GIVEN DATA below:

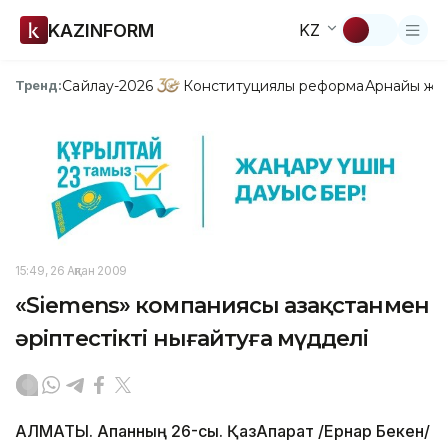
KAZINFORM
KZ
Сайлау-2026
Конституциялық реформа
Арнайы жо
Тренд:
15:49, 26 Ақпан 2009
«Siemens» компаниясы Қазақстанмен
әріптестікті нығайтуға мүдделі
АЛМАТЫ. Ақпанның 26-сы. ҚазАқпарат /Ернар Бекен/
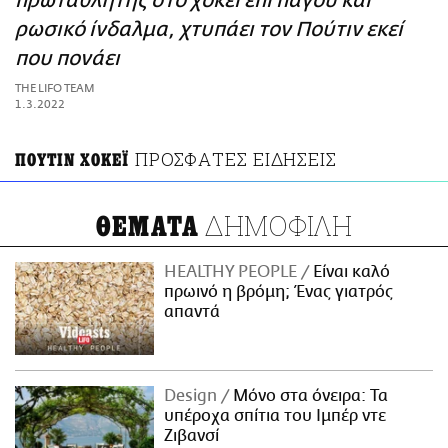
πρωταθλητής στο χόκεϊ επί πάγου και
ΑΜΠΑ
ρωσικό ίνδαλμα, χτυπάει τον Πούτιν εκεί
PRINT
που πονάει
THE LIFO TEAM
1.3.2022
ΠΡΟΣΦΑΤΕΣ ΕΙΔΗΣΕΙΣ
ΠΟΥΤΙΝ ΧΟΚΕΪ
ΔΗΜΟΦΙΛΗ
ΘΕΜΑΤΑ
HEALTHY PEOPLE
Είναι καλό
πρωινό η βρόμη; Ένας γιατρός
απαντά
Design
Μόνο στα όνειρα: Τα
υπέροχα σπίτια του Ιμπέρ ντε
Ζιβανσί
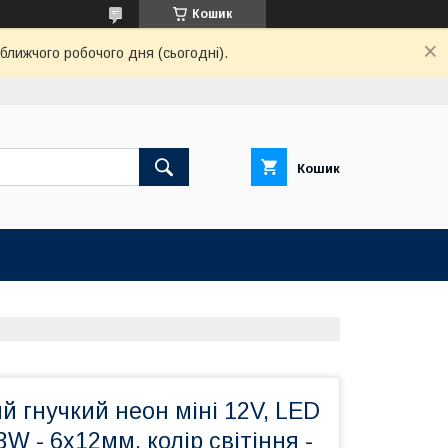
Кошик
ближчого робочого дня (сьогодні).
Кошик
й гнучкий неон міні 12V, LED
W - 6x12мм, колір світіння -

End of GIVEN DATA.

INSTRUCTIONS FOR THE TASK. The entire listing above is to be copied exactly, with all pictures omitted.

SOLUTION TO THE PROBLEM.
KAZINFORM
KZ
Сайлау-2026
Конституциялық реформа
Арнайы жо
Тренд:
15:49, 26 Ақпан 2009
«Siemens» компаниясы Қазақстанмен
әріптестікті нығайтуға мүдделі
АЛМАТЫ. Ақпанның 26-сы. ҚазАқпарат /Ернар Бекен/
πρωταθλητής στο χόκεϊ επί πάγου και
ΑΜΠΑ
ρωσικό ίνδαλμα, χτυπάει τον Πούτιν εκεί
PRINT
που πονάει
THE LIFO TEAM
1.3.2022
ΠΡΟΣΦΑΤΕΣ ΕΙΔΗΣΕΙΣ
ΠΟΥΤΙΝ ΧΟΚΕΪ
ΔΗΜΟΦΙΛΗ
ΘΕΜΑΤΑ
HEALTHY PEOPLE
Είναι καλό
πρωινό η βρόμη; Ένας γιατρός
απαντά
Design
Μόνο στα όνειρα: Τα
υπέροχα σπίτια του Ιμπέρ ντε
Ζιβανσί
Кошик
ближчого робочого дня (сьогодні).
Кошик
й гнучкий неон міні 12V, LED
W - 6x12мм, колір світіння -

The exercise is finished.